## Work order
Please transcribe exactly, and only, the lines of the data below between the line holding "right elbow: (660, 184, 4)" and the line holding "right ankle: (676, 240, 28)", inclusive.

## Input for this task
================================

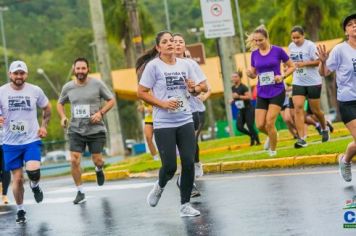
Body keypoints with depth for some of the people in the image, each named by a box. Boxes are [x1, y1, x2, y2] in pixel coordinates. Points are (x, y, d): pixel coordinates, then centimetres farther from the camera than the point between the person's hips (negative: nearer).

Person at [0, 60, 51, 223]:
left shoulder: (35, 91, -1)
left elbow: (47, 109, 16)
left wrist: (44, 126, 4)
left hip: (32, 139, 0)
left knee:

================================

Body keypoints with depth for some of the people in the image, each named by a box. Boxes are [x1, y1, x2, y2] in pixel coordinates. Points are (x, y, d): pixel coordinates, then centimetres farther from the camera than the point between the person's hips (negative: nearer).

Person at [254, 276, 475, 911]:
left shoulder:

================================

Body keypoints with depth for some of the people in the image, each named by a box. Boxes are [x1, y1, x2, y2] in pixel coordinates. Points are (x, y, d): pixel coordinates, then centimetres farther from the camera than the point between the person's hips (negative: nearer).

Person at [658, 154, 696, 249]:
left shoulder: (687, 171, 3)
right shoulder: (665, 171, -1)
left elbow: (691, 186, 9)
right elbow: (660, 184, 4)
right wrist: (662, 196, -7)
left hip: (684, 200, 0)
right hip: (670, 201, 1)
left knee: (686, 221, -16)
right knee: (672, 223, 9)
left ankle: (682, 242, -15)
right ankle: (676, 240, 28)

================================

## Written answer
right elbow: (660, 184, 4)
right wrist: (662, 196, -7)
left hip: (684, 200, 0)
right hip: (670, 201, 1)
left knee: (686, 221, -16)
right knee: (672, 223, 9)
left ankle: (682, 242, -15)
right ankle: (676, 240, 28)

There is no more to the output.